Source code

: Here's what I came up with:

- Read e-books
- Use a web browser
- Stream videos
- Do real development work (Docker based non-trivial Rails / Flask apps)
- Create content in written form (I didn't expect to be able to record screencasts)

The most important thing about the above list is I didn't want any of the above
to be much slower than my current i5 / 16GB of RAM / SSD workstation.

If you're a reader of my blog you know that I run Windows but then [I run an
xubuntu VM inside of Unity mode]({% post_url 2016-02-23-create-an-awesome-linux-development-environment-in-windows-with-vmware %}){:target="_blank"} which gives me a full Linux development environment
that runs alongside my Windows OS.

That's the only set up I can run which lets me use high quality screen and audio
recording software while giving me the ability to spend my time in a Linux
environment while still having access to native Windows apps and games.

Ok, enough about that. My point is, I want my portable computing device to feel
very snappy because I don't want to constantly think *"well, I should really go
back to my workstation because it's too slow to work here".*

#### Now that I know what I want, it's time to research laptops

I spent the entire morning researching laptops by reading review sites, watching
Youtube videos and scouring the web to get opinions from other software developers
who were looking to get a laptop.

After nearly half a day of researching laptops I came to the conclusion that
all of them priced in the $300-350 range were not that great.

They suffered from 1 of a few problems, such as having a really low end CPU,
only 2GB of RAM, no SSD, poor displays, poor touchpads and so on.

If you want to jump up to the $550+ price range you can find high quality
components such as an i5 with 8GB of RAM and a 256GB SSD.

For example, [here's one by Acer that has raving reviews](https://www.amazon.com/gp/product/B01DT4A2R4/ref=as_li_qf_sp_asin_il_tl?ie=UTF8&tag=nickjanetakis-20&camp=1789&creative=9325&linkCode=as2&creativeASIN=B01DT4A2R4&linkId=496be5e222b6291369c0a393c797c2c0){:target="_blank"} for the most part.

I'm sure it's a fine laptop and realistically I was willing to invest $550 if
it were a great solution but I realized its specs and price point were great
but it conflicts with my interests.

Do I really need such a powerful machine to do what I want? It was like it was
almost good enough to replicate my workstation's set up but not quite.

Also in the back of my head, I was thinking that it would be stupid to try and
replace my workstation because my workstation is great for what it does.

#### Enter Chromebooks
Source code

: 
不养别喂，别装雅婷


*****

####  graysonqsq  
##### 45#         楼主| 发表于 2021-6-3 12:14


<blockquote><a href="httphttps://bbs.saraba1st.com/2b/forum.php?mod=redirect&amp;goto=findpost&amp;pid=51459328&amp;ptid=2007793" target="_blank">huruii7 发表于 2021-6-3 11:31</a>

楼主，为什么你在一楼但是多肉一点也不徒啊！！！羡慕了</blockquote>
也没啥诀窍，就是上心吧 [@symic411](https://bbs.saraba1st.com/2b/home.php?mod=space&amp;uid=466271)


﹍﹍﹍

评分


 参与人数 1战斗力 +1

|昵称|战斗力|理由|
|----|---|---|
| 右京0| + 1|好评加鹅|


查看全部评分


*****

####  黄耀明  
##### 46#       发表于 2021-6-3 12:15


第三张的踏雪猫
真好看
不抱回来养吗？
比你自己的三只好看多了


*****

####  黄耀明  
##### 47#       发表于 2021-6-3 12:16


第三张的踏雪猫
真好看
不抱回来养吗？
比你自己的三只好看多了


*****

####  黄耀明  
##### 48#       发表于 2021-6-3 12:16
·····
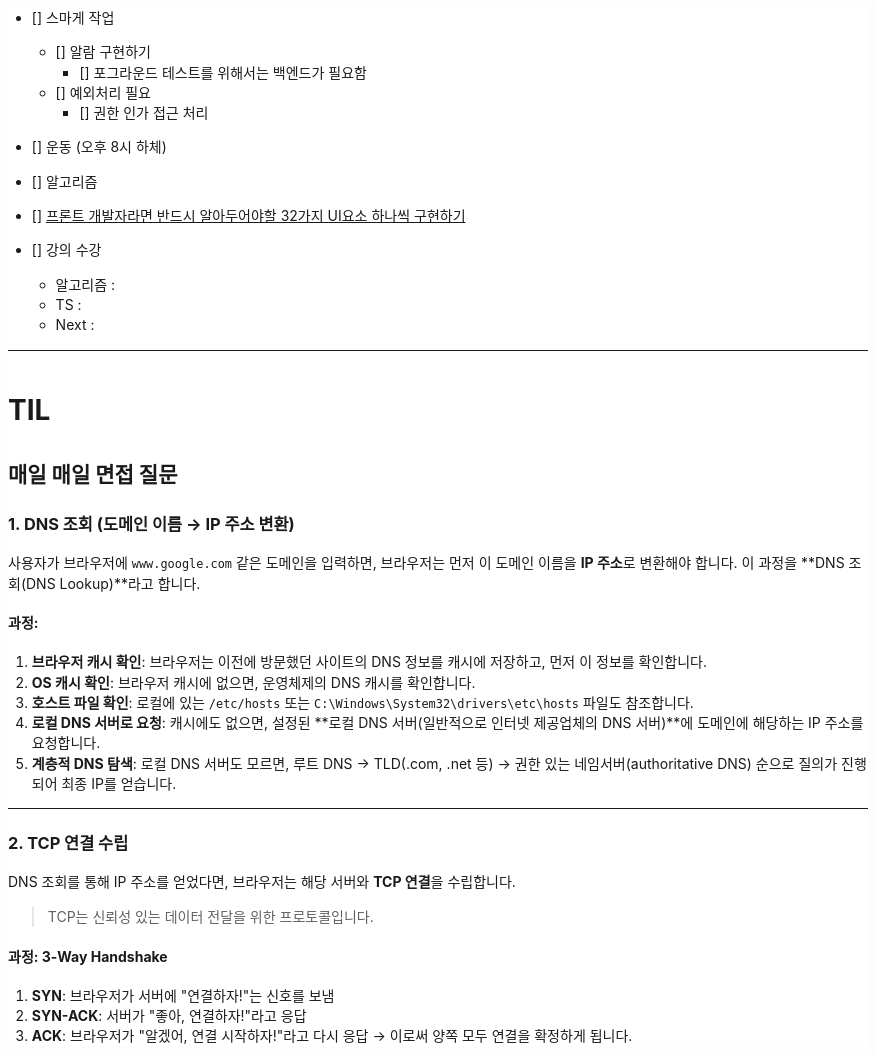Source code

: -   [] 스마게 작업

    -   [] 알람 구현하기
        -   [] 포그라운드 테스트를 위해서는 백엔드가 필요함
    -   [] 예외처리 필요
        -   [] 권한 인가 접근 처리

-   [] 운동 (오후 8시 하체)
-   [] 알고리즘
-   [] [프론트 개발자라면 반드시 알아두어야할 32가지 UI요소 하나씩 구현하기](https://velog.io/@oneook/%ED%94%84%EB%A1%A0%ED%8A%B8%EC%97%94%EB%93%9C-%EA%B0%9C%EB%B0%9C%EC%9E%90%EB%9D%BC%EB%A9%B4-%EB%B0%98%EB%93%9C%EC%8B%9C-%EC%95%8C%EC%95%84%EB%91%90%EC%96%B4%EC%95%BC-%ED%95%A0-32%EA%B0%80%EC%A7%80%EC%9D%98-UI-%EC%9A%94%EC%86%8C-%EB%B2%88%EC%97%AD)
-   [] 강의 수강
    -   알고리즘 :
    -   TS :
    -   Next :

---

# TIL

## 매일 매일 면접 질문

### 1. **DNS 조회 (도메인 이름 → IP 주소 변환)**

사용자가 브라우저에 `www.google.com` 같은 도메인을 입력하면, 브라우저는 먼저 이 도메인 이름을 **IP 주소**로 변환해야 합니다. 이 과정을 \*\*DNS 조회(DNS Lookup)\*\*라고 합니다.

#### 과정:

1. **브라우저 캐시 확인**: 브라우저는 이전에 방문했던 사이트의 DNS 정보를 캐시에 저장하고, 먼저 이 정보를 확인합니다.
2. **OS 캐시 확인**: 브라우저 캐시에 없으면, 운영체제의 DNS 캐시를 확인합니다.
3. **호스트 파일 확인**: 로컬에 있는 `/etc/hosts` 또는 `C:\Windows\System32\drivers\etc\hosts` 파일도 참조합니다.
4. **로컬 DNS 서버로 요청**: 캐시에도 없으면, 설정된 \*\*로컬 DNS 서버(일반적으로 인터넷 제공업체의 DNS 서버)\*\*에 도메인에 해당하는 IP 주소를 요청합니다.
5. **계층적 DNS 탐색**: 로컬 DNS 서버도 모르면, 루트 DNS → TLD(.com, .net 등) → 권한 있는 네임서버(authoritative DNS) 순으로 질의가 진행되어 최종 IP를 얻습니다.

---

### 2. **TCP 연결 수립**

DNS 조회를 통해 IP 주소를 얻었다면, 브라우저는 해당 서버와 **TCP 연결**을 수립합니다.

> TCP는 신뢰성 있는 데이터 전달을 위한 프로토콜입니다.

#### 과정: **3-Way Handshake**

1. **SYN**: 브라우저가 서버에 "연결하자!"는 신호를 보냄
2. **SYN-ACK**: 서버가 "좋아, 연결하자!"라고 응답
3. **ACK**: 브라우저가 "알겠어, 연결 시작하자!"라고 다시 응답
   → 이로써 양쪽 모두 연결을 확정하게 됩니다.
·····
> [What to produce] Every line that holds the word "software" should be copied from the records.

> [Task answer]
recording software while giving me the ability to spend my time in a Linux
Youtube videos and scouring the web to get opinions from other software developers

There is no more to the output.